Los viejos calendarios, con cada uno de sus cuadrados tachados, están repletos de mar de fondo. Un ruido que los marineros conocen como a las propias callosidades de sus apergaminadas manos. Un sonido reiterativo y plateado que se pega a las orillas costeras o al techo de una habitación. A cincuenta millas mar adentro, en un día borrascoso, las ilusiones ópticas son habituales; en la mente del que huye también.

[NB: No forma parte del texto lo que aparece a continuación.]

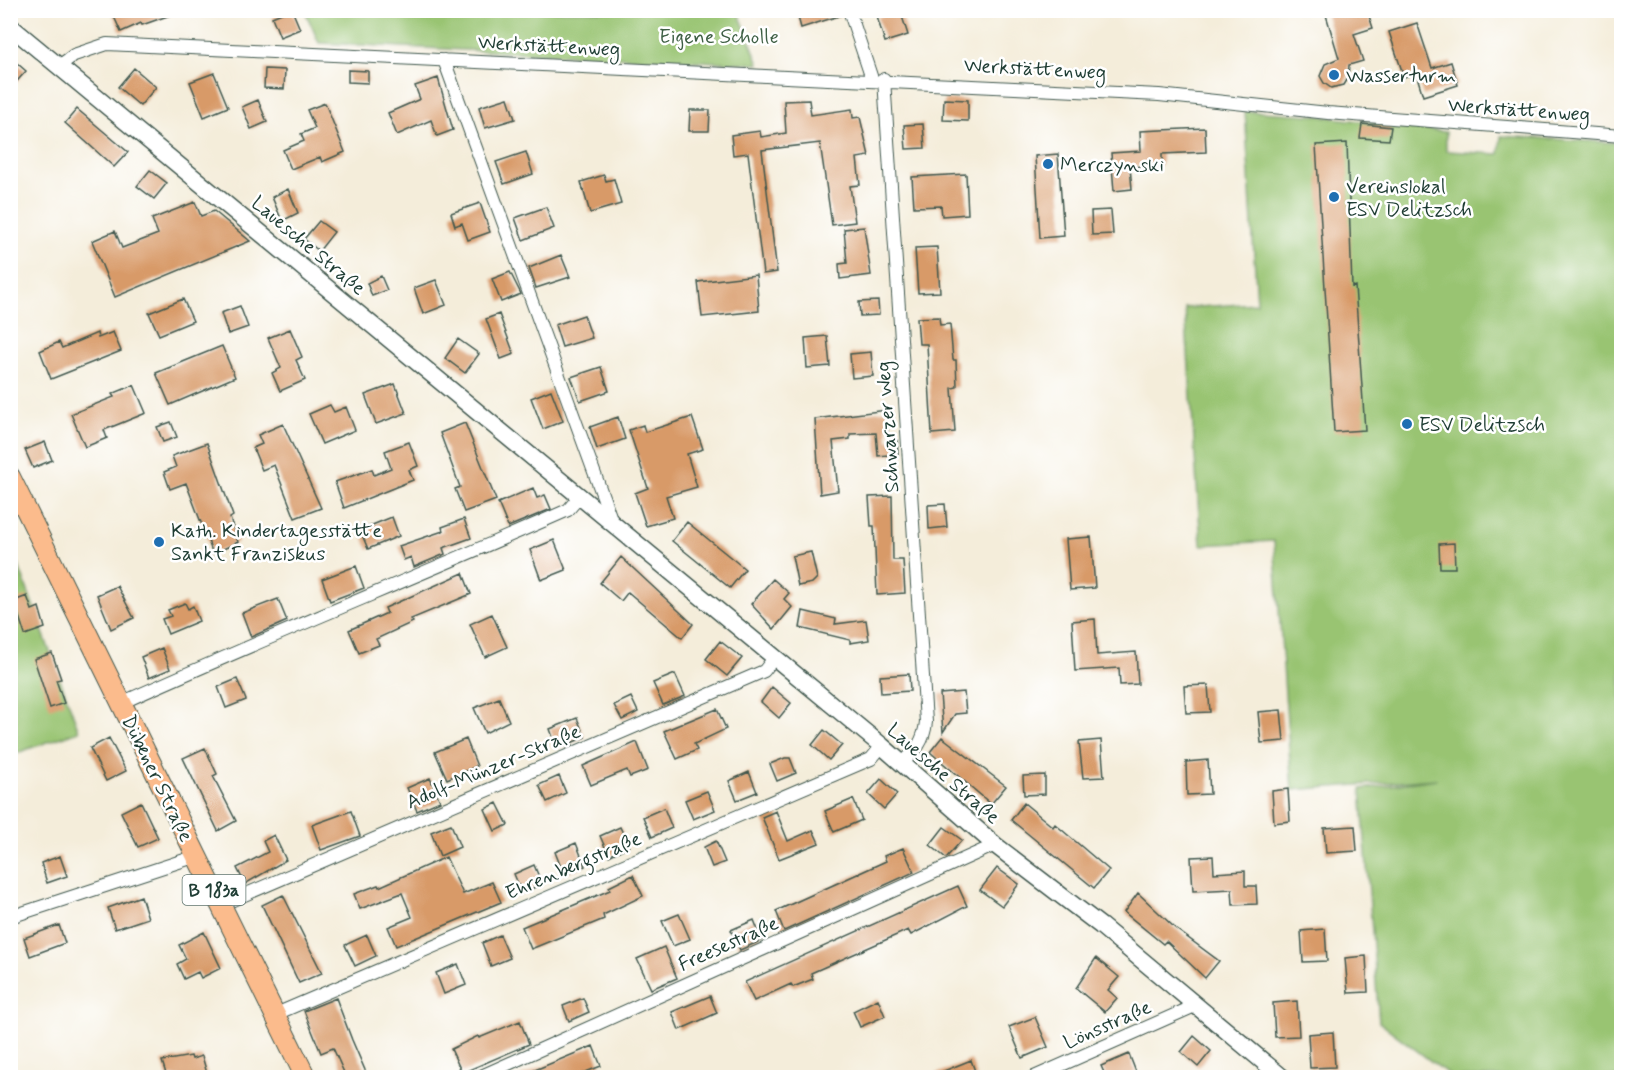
<svg xmlns="http://www.w3.org/2000/svg" width="1632" height="1088" viewBox="0 0 1632 1088" font-family="Mynerve,sans-serif">
	<style>
		.green { fill: #99c472; stroke: #5c8053; stroke-width: 1.5 }
		.building { fill: #d89a68 }
		.lines { fill: none; stroke-linecap: round; stroke-linejoin: round }
		.minor-casing { stroke: #3f574d; stroke-width: 14 }
		.tertiary-casing { stroke: #3f574d; stroke-width: 19 }
		.primary-casing { stroke: #3f574d; stroke-width: 22 }
		.minor { stroke: #fff; stroke-width: 12 }
		.tertiary { stroke: #fff; stroke-width: 16 }
		.primary { stroke: #fbbb8c; stroke-width: 20 }
		.poi-dot { fill: #1f6fb2; stroke: #fff; stroke-width: 2 }
		.labels { text-anchor: middle; stroke-width: 5; stroke-linejoin: round; paint-order: stroke }
		.shield { fill: #fff; stroke: #627771; stroke-width: 1.5 }
		.shield-label { font-size: 18px; font-weight: bold; fill: #1f3d34 }
		.park-label { font-size: 20px; fill: #3e5f44; stroke: #fff }
		.street-label { font-size: 20px; fill: #1f3d34; stroke: #fff }
		.poi-label { font-size: 20px; fill: #1f3d34; stroke: #fff; text-anchor: start }
	</style>
	<rect width="100%" height="100%" fill="#fff"/>
	<filter id="ink" filterUnits="userSpaceOnUse"><feTurbulence type="fractalNoise" baseFrequency=".0167" numOctaves="2"/><feDisplacementMap in="SourceGraphic" scale="12" xChannelSelector="R" yChannelSelector="G"/><feConvolveMatrix kernelMatrix="1 2 1 2 8 2 1 2 1" color-interpolation-filters="sRGB"/></filter>
	<filter id="wash" filterUnits="userSpaceOnUse"><feTurbulence type="fractalNoise" baseFrequency=".008" numOctaves="4" result="noise"/><feDisplacementMap in="SourceGraphic" scale="24" xChannelSelector="R" yChannelSelector="G"/><feGaussianBlur stdDeviation="1.35" result="paint"/><feColorMatrix in="noise" values="0 0 0 0 0 0 0 0 0 0 0 0 0 0 0 0 0 1.4 0 .05"/><feComposite in="paint" operator="in"/></filter>
	<g filter="url(#wash)">
		<rect width="100%" height="100%" fill="#f4edda"/>
		<!-- green -->
		<path class="green" d="M305 11H738L759 64 319 43Z
			M1245 111 1311 115 1446 132V151L1499 154 1501 136 1621 143V1077H1452L1379 1022 1361 789 1437 779 1292 790 1274 541 1201 545 1185 308 1257 303Z
			M10 542 79 731 11 755H10Z"/>
		<g id="blocks">
			<!-- building -->
			<path class="building" d="M111 10H179V12L142 25 141 23 121 32Z
				M289 10H292L300 29 280 37 272 17Z
				M796 10H841L842 15 801 28Z
				M900 10 908 35 885 42 877 17Z
				M1341 10H1367L1373 28 1354 34 1363 61 1349 65 1348 77 1343 85 1331 88 1324 83 1320 76 1325 64 1339 58 1326 15Z
				M1417 23 1432 68 1451 62 1458 85 1423 96 1416 73 1404 77 1389 32Z
				M10 57 26 71 10 89Z
				M134 68 156 87 140 106 118 87Z
				M265 69 285 70 284 89 264 88Z
				M348 70 368 71V83L348 82Z
				M214 73 228 107 204 117 190 82Z
				M438 78 453 130 437 136 431 120 397 135 388 113 420 99 415 86Z
				M508 98 515 119 485 128 479 107Z
				M944 99 968 100V121L943 120Z
				M258 100 267 122 251 129 242 107Z
				M809 100 811 115 852 109 853 118 860 117 869 156 857 158 860 185 850 186 855 222 832 225 820 143 762 150 777 272 763 274 748 153 733 155 731 135 760 131 761 137 786 133 784 101Z
				M325 103 345 152 322 162 320 157 291 169 283 150 304 141 301 134 315 128 307 110Z
				M77 109 128 152 114 167 65 123Z
				M690 110H710L709 131H689Z
				M923 124 925 148 906 149 904 125Z
				M1362 124 1391 127 1389 140 1360 138Z
				M1205 128 1206 152 1162 154V165L1130 167 1132 189 1114 191 1111 153 1141 151 1140 131Z
				M1347 143 1352 287 1355 286 1365 430 1334 432 1316 145Z
				M526 152 533 174 504 184 496 162Z
				M1058 154 1064 236 1040 238 1035 156Z
				M150 170 167 183 154 199 137 186Z
				M966 174 968 214 942 216 941 206 914 207 912 177Z
				M604 175 606 181 614 179 621 204 590 213 581 182Z
				M288 189 298 213 282 221 272 197Z
				M195 202 201 216 214 211 250 241 115 297 92 241 115 231 122 248 158 234 152 219Z
				M480 203 490 232 468 240 462 223 455 226 451 213Z
				M546 207 554 228 523 240 515 218Z
				M1111 210 1113 234 1092 235 1091 211Z
				M319 221 334 232 319 251 304 239Z
				M864 227 871 275 840 279 839 264 847 263 844 229Z
				M937 247 940 292 918 293 915 248Z
				M561 255 570 277 536 288 529 268Z
				M510 272 521 294 501 302 492 279Z
				M756 275 759 311 702 317 698 282Z
				M381 276 387 290 372 296 367 283Z
				M436 280 446 305 423 314 414 288Z
				M183 299 193 321 159 335 149 313Z
				M878 301 879 315 860 316 859 302Z
				M240 306 248 327 228 334 221 313Z
				M499 314 514 354 501 359 486 319Z
				M584 315 592 338 562 347 555 325Z
				M939 317 940 325 950 324 953 360H956L957 387 952 388 955 432 932 434 927 344H919L917 318Z
				M290 329 302 357 296 360 305 380 280 391 272 373 281 368 268 338Z
				M113 332 121 351 51 379 40 351 59 342 62 348 97 333 98 338Z
				M827 336 830 366 807 368 805 338Z
				M458 339 479 354 465 373 445 358Z
				M222 346 235 377 170 405 156 373Z
				M871 352 873 376 852 378 850 354Z
				M601 367 609 391 580 401 571 377Z
				M395 384 406 413 376 424 365 395Z
				M134 385 146 413 104 430 107 438 85 447 71 414 114 397 112 394Z
				M551 390 563 421 543 429 531 398Z
				M330 405 334 412 346 407 355 430 322 444 309 414Z
				M887 410 888 440H897L898 454 878 456 876 433 850 434V439L833 441 838 491 820 494 815 419Z
				M618 417 625 439 597 449 590 427Z
				M692 417 703 449 687 454 697 487 666 496 673 518 646 526 635 493 648 488 629 430 643 425 645 432Z
				M171 422 177 437 163 442 157 427Z
				M465 423 496 500 464 512 455 489 460 487 440 433Z
				M283 424 321 508 295 518 274 465 262 470 253 448 262 444 258 435Z
				M45 442 52 460 33 468 25 450Z
				M409 442 418 466 409 470 413 480 344 508 335 482 372 469 374 475 391 468 385 451Z
				M207 443 233 516 230 518 238 542 213 554 186 483 170 489 164 472 176 467 172 456Z
				M533 488 537 498 545 495 551 509 508 527 498 503Z
				M892 496 893 560H903L905 593 877 595 874 526H871L869 497Z
				M945 504 947 527 929 529 928 505Z
				M392 517 399 536 368 549 360 530Z
				M464 519 471 538 443 548 445 554 414 567 411 557 404 560 399 546 443 531 442 527Z
				M687 522 745 569 730 588 672 541Z
				M1091 537 1095 588 1070 590 1066 539Z
				M554 540 566 570 541 580 530 550Z
				M1454 543 1455 568H1440L1439 544Z
				M811 552 817 578 812 583 798 586 792 556Z
				M621 557 693 624 682 638 628 592 621 601 600 583Z
				M356 566 364 588 330 601 322 579Z
				M463 573 471 594 411 619 413 622 376 639 379 645 359 653 349 630 387 613 385 608Z
				M773 579 789 593 784 599 792 607 774 629 751 604Z
				M117 586 134 618 111 629 97 595Z
				M27 596 32 610 39 607 45 628 25 635 14 601Z
				M278 599 287 621 251 637 242 613Z
				M185 603 188 609 193 606 199 621 168 634 162 619 171 616 168 610Z
				M803 611 836 619 835 624 866 620 869 640 850 643V640L800 628Z
				M492 614 507 647 485 657 470 624Z
				M1095 619 1097 655 1136 652 1138 684 1120 685 1119 668 1075 671 1072 621Z
				M720 641 742 658 727 676 706 659Z
				M162 648 170 669 149 678 141 657Z
				M52 653 61 679 56 680 64 703 50 708 34 659Z
				M675 674 685 696 663 705 653 683Z
				M909 674 910 691 881 693 880 676Z
				M237 679 246 700 226 708 218 687Z
				M1208 685 1210 712 1186 713 1184 686Z
				M772 687 791 703 779 718 761 702Z
				M964 692 966 713 955 714 943 732 940 694Z
				M631 697 638 712 622 720 614 705Z
				M499 698 509 721 485 733 474 708Z
				M717 709 726 729 694 744 697 750 677 759 664 731Z
				M1281 710 1284 741 1261 743 1258 712Z
				M577 718 585 737 564 746 560 738 554 740 550 729Z
				M824 730 842 745 829 760 812 745Z
				M942 737 1006 786 991 804 930 752Z
				M109 738 126 771 106 781 90 748Z
				M466 739 477 766 447 779 435 752Z
				M1101 740 1104 777 1083 778 1079 742Z
				M637 742 648 770 630 777 627 770 591 785 583 766Z
				M205 748 217 774 213 776 236 821 218 831 183 758Z
				M785 758H790L796 773 777 781 770 764Z
				M1208 760 1210 794 1187 795 1186 762Z
				M749 772 757 792 737 800 729 781Z
				M1045 775V794L1024 795 1023 776Z
				M559 776 566 793 547 802 539 785Z
				M430 778 440 801 417 811 407 788Z
				M881 779 897 794 884 809 868 794Z
				M1288 789 1290 821 1274 823 1272 791Z
				M707 791 715 810 693 819 685 800Z
				M853 799 862 820 834 832 825 811Z
				M141 802 158 838 138 847 121 812Z
				M497 803 508 825 495 831 485 809Z
				M1024 803 1053 827 1055 824 1109 870 1094 888 1011 820Z
				M664 808 672 828 652 837 643 817Z
				M351 811 360 836 321 850 312 825Z
				M776 811 788 841 813 830 819 843 779 859 762 817Z
				M451 824 460 847 440 856 431 832Z
				M1355 826 1357 851 1326 853 1324 828Z
				M620 827 629 846 609 856 600 836Z
				M944 827 962 840 946 858 930 845Z
				M274 835 286 860 245 884 237 868 268 852 263 841Z
				M716 841 725 862 712 867 704 847Z
				M576 843 585 866 564 875 555 852Z
				M903 848 914 872 784 931 776 911 886 861 884 856Z
				M60 856 67 876 47 883 41 863Z
				M1213 856 1214 873 1245 871V886H1256L1257 904 1233 905 1232 889 1193 891 1191 857Z
				M446 857 463 894 492 882 501 902 396 946 388 927 412 917 402 893 360 909 354 894 378 885 379 887Z
				M534 865 542 884 522 893 514 874Z
				M997 868 1019 884 1002 906 980 890Z
				M633 875 643 896 603 915 604 919 531 949 522 927 610 890 609 887Z
				M958 886 967 906 911 935 908 930 811 973 813 979 793 987 791 984 754 1001 745 982Z
				M1138 893 1176 929 1219 961 1205 978 1166 941 1163 944 1124 912Z
				M283 895 322 973 299 983 262 905Z
				M141 896 148 918 115 929 108 908Z
				M679 914 690 939 673 946 662 921Z
				M754 920 762 940 740 950 731 930Z
				M59 925 65 943 30 956 24 938Z
				M1325 929 1327 961 1303 962 1301 931Z
				M204 932 221 968 201 978 198 972 184 979 177 964 186 959 179 945Z
				M367 935 376 956 355 966 345 945Z
				M500 935 510 958 491 966 482 943Z
				M664 947 677 978 651 989 637 959Z
				M1366 956 1368 992 1348 993 1345 958Z
				M1096 958 1119 977 1108 990 1117 998 1105 1012 1076 988Z
				M458 964 466 985 444 994 436 973Z
				M710 996 717 1013 679 1030 672 1012Z
				M336 998 352 1040 368 1077H346L333 1048 321 1053 304 1011Z
				M583 998 589 1012 569 1021 563 1006Z
				M878 999 885 1016 860 1027 853 1011Z
				M1297 1001 1299 1036 1275 1037 1273 1003Z
				M1035 1017 1048 1047 1022 1058 1009 1027Z
				M520 1021 529 1044 462 1073 451 1049 478 1036 479 1038Z
				M1333 1032 1335 1067 1310 1068 1308 1034Z
				M1194 1036 1211 1051 1198 1067 1181 1052Z
				M593 1046 601 1066 573 1077H518Z
				M1129 1054 1136 1072 1124 1077H1106L1101 1066Z
				M191 1056 192 1059 202 1056 208 1077H167L162 1061Z
				M971 1060 977 1077H929Z"/>
		</g>
	</g>
	<g filter="url(#ink)">
		<use href="#blocks" fill-opacity="0" stroke="#3f574d" stroke-width="1.5"/>
		<g class="lines">
			<defs>
				<path id="minor" d="M849 10 872 79
					M444 60 613 524
					M59 66 74 55 107 44 1159 95 1328 113 1622 136
					M884 79 926 722C924 741 916 751 902 763
					M121 703C269 636 419 576 568 510L580 496
					M221 905 764 671 775 657
					M10 917 197 856
					M276 1014 871 759 882 746
					M477 1078 995 845
					M1032 1078 1197 1005"/>
				<path id="tertiary" d="M10 26 882 746 995 845 1101 926 1283 1078"/>
				<path id="primary" d="M10 477 306 1078"/>
			</defs>
			<!-- minor casing -->
			<use href="#minor" class="minor-casing"/>
			<!-- tertiary casing -->
			<use href="#tertiary" class="tertiary-casing"/>
			<!-- primary casing -->
			<use href="#primary" class="primary-casing"/>
			<!-- minor -->
			<use href="#minor" class="minor"/>
			<!-- tertiary -->
			<use href="#tertiary" class="tertiary"/>
			<!-- primary -->
			<use href="#primary" class="primary"/>
		</g>
	</g>
	<!-- markers -->
	<g class="poi-dot">
		<circle cx="1334" cy="75" r="6"/>
		<circle cx="1048" cy="164" r="6"/>
		<circle cx="1334" cy="197" r="6"/>
		<circle cx="1407" cy="424" r="6"/>
		<circle cx="159" cy="542" r="6"/>
	</g>
	<g class="labels">
		<!-- shield labels -->
		<rect class="shield" x="182.5" y="875" width="63" height="30" rx="4.5"/>
		<g class="shield-label">
			<text x="214" y="896">B 183a</text>
		</g>
		<!-- park labels -->
		<g class="park-label">
			<text x="719" y="43">Eigene Scholle</text>
		</g>
		<!-- street labels -->
		<g class="street-label">
			<text transform="translate(549 45) rotate(3)" y="7">Werkstättenweg</text>
			<text transform="translate(1035 68) rotate(3)" y="7">Werkstättenweg</text>
			<text transform="translate(1519 109) rotate(4)" y="7">Werkstättenweg</text>
			<text transform="translate(309 245) rotate(40)" y="7">Lauesche Straße</text>
			<text transform="translate(887 427) rotate(-94)" y="7">Schwarzer Weg</text>
			<text transform="translate(493 766) rotate(-23)" y="7">Adolf-Münzer-Straße</text>
			<text transform="translate(944 773) rotate(41)" y="7">Lauesche Straße</text>
			<text transform="translate(158 778) rotate(64)" y="7">Dübener Straße</text>
			<text transform="translate(573 865) rotate(-23)" y="7">Ehrenbergstraße</text>
			<text transform="translate(728 943) rotate(-24)" y="7">Freesestraße</text>
			<text transform="translate(1107 1024) rotate(-24)" y="7">Lönsstraße</text>
		</g>
		<!-- poi labels -->
		<g class="poi-label">
			<text x="1346" y="82">Wasserturm</text>
			<text x="1060" y="171">Merczynski</text>
			<text x="1346" y="193">Vereinslokal<tspan x="1346" dy="23">ESV Delitzsch</tspan></text>
			<text x="1419" y="431">ESV Delitzsch</text>
			<text x="171" y="537">Kath. Kindertagesstätte<tspan x="171" dy="23">Sankt Franziskus</tspan></text>
		</g>
	</g>
	<!-- margin -->
	<rect width="1632" height="1088" fill="none" stroke="#fff" stroke-width="36"/>
</svg>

Un calendario nuevo te aleja más de cien millas del puerto más cercano o de los acantilados más altos y de sus faros. Miras sus páginas con el respeto del marino que ha sobrevivido a un gran naufragio dejándose arrastrar a favor de la corriente. Ese hombre ha guardado en sus retinas todos los matices de un horizonte que va emigrando, extrañamente, hasta desaparecer por completo: limpio de espuma, limpio de color y olor y fronteras inevitables. No cabe duda, resulta extraño saber, con alguna certeza, qué hizo y qué dejó de hacer, incluso si recuerda haber luchado conservando siempre la esperanza; hay momentos para luchar contra lo que nos ocurre y momentos para aceptar lo que nos ocurre. Saber diferenciar es tan difícil… Es evidente que cuando la sal, el frío y la oscuridad te muerden la carne y el seso, como si no hubieras hecho absolutamente nada por sobrevivir, abandonarse a favor de la corriente, respondiendo a un arcaico instinto, puede salvarte la vida.